Your next
expression works:
In [793]: [next((i for i,x in enumerate(row) if x),None) for row in np.eye(10)]
Out[793]: [0, 1, 2, 3, 4, 5, 6, 7, 8, 9]
OK, that gives the index of the first nonzero, but in my sample case that's more interesting that the 1
value.
In [801]: [row.nonzero()[0][0] for row in np.eye(10)]
Out[801]: [0, 1, 2, 3, 4, 5, 6, 7, 8, 9]
But if the array has a row with all 0s, such as in
arr =np.diag(np.arange(0,20,2))
the nonzero
version raises an error. It needs to be sensitive to the case where nonzero
returns an empty list.
To get values from the idx
list use
arr[np.arange(len(idx)), idx]
timings
for a large diagonal array, the nonzero
is substantially faster:
In [822]: arr =np.diag(np.arange(1,2000,2))
In [823]: timeit idx = [next((i for i,x in enumerate(row) if x),None) for row in arr]
10 loops, best of 3: 87.6 ms per loop
In [824]: timeit [row.nonzero()[0][0] for row in arr]
100 loops, best of 3: 6.44 ms per loop
for same size array with all the 1s early in the row, the next
approach is somewhat faster.
In [825]: arr = np.zeros_like(arr,int)
In [826]: arr[:,10]=1
In [827]: timeit idx = [next((i for i,x in enumerate(row) if x),None) for row in arr]
100 loops, best of 3: 3.61 ms per loop
In [828]: timeit [row.nonzero()[0][0] for row in arr]
100 loops, best of 3: 6.41 ms per loop
There's trade off between short circuiting looping in Python v full looping in C code.
argmax
is another way of finding the first nonzero index in each row:
idx = np.argmax(arr>0, axis=1)
With an axis parameter argmax
has to iterate by row, and then within the row, but it does so in compiled code. With a boolean argument like this, argmax
does short circuit. I've explored this in another question about argmax
(or min) and nan
values, which also short circuit.
https://stackoverflow.com/a/41324751/901925
Another possibility (channeling @Divakar
? )
def foo(arr):
I,J=np.where(arr>0)
u,i=np.unique(I,return_index=True)
return J[i]

Data extracts.
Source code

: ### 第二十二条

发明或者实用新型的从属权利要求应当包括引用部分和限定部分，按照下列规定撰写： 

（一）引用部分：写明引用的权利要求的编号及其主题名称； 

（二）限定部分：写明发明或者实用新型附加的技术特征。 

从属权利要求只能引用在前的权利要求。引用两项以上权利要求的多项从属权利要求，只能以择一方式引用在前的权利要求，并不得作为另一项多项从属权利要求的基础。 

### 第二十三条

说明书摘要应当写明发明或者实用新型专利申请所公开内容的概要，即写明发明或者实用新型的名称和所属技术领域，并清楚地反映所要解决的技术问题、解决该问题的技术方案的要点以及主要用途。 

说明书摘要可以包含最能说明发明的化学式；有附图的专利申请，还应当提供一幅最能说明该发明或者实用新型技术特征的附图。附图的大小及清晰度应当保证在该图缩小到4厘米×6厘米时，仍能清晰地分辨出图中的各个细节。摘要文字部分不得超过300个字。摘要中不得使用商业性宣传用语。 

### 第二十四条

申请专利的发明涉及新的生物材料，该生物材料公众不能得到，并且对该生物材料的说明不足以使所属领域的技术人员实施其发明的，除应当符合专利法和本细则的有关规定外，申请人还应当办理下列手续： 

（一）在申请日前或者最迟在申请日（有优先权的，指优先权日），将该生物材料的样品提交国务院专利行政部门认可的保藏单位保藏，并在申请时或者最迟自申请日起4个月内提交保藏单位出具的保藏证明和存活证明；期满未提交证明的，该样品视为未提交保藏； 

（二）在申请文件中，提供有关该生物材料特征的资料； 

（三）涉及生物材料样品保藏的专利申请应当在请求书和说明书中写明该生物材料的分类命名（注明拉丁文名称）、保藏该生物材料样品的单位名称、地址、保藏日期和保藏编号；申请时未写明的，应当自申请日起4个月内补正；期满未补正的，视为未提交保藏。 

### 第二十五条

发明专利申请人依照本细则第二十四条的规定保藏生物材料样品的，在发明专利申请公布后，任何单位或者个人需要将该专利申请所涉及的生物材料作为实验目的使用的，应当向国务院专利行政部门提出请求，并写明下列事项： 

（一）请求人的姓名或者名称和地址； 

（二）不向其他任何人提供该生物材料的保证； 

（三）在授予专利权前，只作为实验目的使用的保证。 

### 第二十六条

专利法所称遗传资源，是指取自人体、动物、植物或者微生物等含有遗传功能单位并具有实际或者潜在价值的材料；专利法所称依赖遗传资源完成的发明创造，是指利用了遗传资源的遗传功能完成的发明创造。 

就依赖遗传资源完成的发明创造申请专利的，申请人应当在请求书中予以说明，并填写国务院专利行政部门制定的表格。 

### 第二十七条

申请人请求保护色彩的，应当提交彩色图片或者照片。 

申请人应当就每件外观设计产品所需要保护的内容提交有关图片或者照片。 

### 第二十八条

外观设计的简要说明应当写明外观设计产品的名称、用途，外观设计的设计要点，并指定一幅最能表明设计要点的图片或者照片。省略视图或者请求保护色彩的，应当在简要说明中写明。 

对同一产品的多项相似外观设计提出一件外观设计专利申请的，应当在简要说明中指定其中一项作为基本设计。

The task. Translate this sentence from the text on finding the first nonzero index into Spanish: "With an axis parameter argmax has to iterate by row, and then within the row, but it does so in compiled code."

Solution to this exercise. Con un parámetro axis, argmax tiene que iterar por fila y luego dentro de la fila, pero lo hace en código compilado.